| Task directions |
State the number of lines in the entries below where the string "site" occurs, and omit everything else.

| Source material |
Content starts

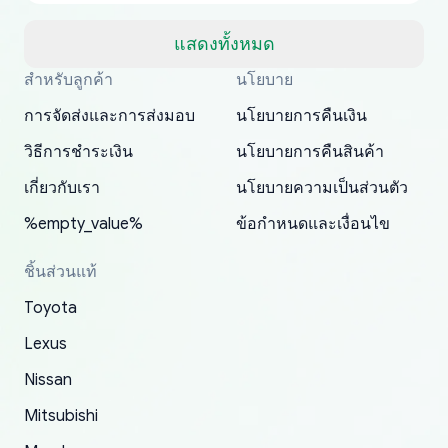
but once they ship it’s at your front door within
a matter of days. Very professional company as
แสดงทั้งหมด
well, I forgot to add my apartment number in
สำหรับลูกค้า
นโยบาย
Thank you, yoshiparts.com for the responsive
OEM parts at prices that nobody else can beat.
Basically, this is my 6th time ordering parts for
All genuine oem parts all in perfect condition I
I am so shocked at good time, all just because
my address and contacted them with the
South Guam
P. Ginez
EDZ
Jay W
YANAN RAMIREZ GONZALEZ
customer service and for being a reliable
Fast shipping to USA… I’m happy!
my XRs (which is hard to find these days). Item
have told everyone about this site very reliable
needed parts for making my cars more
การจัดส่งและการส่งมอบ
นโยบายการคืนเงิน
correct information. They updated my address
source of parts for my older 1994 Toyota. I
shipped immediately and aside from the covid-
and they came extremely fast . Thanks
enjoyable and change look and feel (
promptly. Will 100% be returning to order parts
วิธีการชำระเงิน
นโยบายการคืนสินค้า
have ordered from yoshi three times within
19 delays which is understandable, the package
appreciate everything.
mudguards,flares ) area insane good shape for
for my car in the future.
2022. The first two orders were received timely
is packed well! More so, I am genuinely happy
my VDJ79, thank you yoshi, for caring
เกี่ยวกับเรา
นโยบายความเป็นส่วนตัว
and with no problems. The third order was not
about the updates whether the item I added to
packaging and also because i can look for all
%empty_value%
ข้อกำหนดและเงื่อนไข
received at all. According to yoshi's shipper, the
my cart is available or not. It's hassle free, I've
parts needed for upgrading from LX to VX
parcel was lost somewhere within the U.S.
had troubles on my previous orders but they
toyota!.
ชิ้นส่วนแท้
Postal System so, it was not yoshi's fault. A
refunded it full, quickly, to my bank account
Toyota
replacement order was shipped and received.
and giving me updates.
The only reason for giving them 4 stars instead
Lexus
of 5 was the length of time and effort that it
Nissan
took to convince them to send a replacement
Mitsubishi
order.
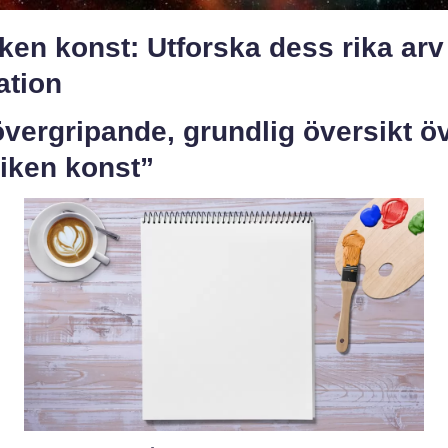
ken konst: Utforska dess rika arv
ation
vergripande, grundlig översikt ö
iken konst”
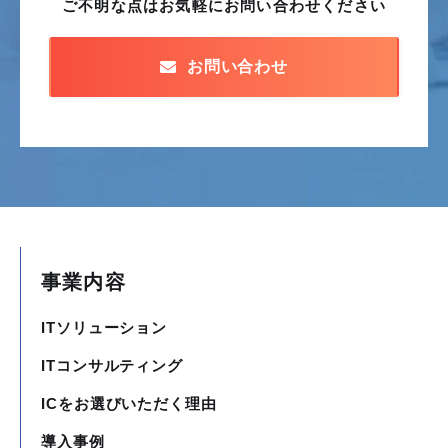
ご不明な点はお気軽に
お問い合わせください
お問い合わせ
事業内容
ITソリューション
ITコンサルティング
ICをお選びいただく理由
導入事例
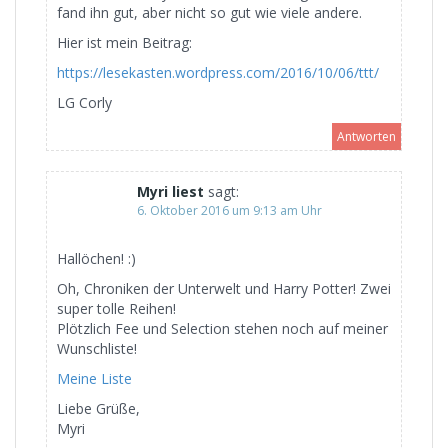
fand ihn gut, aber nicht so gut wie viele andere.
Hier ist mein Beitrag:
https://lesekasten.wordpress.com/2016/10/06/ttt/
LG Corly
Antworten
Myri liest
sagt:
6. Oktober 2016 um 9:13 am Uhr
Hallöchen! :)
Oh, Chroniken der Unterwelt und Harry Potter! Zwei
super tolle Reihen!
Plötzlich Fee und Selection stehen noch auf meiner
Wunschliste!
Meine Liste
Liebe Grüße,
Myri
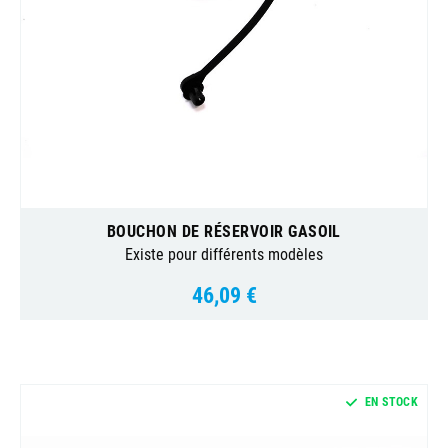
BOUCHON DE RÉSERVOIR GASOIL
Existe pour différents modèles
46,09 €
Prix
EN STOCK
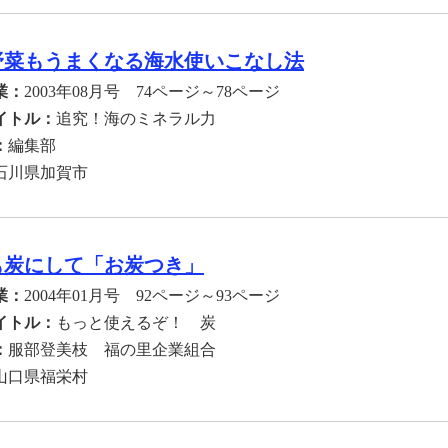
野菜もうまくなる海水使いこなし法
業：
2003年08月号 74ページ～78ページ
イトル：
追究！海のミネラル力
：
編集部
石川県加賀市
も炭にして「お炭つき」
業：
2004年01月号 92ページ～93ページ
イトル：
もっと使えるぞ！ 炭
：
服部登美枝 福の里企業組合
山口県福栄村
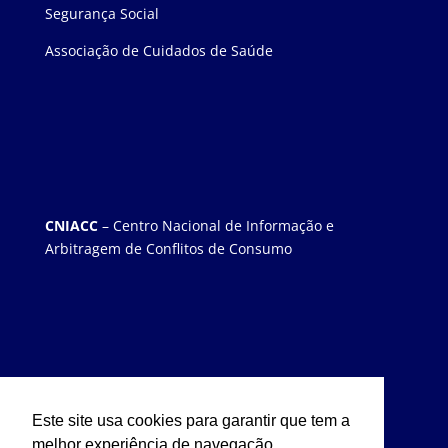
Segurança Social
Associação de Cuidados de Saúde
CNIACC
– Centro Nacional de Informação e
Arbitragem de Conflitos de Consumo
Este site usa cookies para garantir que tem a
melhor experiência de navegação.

Content ends
Content starts

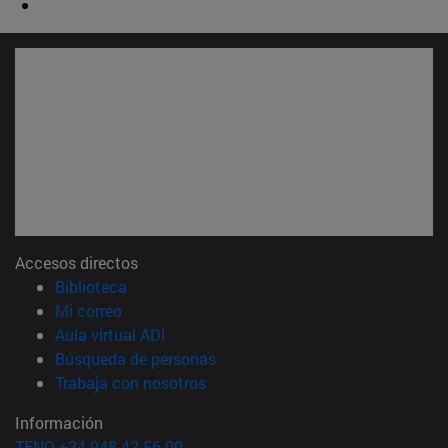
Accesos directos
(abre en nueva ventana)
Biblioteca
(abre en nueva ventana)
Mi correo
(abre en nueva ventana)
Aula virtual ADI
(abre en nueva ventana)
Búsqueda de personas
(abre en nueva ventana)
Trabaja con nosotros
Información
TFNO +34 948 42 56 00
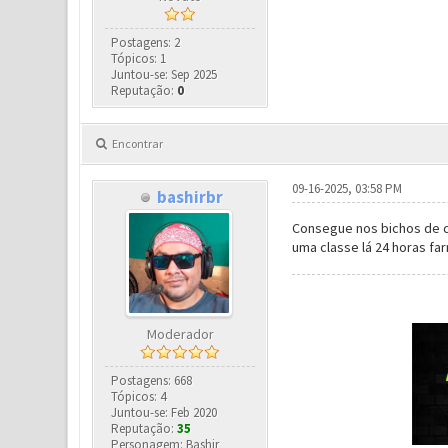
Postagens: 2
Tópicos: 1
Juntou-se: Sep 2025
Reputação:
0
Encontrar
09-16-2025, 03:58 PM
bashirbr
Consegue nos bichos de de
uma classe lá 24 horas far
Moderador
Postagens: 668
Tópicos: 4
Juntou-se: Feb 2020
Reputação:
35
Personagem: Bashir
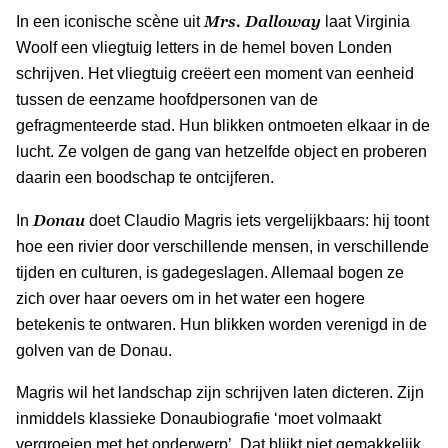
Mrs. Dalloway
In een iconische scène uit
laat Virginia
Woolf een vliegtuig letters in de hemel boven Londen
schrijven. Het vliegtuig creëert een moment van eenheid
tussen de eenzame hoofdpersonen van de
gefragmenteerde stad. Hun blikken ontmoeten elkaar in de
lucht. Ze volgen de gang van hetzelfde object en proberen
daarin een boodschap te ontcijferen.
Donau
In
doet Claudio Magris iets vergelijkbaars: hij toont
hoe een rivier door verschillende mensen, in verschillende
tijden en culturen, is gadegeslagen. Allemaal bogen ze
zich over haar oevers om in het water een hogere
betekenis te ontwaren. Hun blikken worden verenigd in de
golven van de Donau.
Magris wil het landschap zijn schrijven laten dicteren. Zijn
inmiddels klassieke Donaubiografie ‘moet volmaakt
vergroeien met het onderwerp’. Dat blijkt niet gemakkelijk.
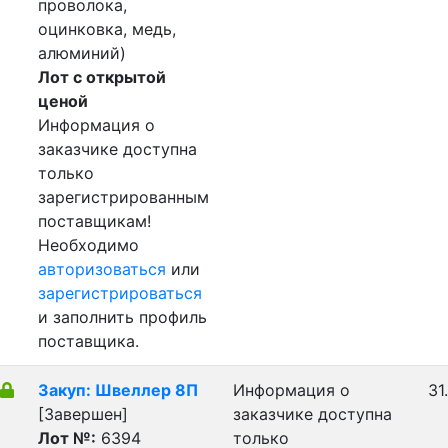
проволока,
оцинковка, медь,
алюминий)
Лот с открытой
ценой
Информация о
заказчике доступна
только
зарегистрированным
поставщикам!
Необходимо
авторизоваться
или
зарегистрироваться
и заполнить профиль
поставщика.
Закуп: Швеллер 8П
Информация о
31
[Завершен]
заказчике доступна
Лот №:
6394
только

Content ends

| Task output |
2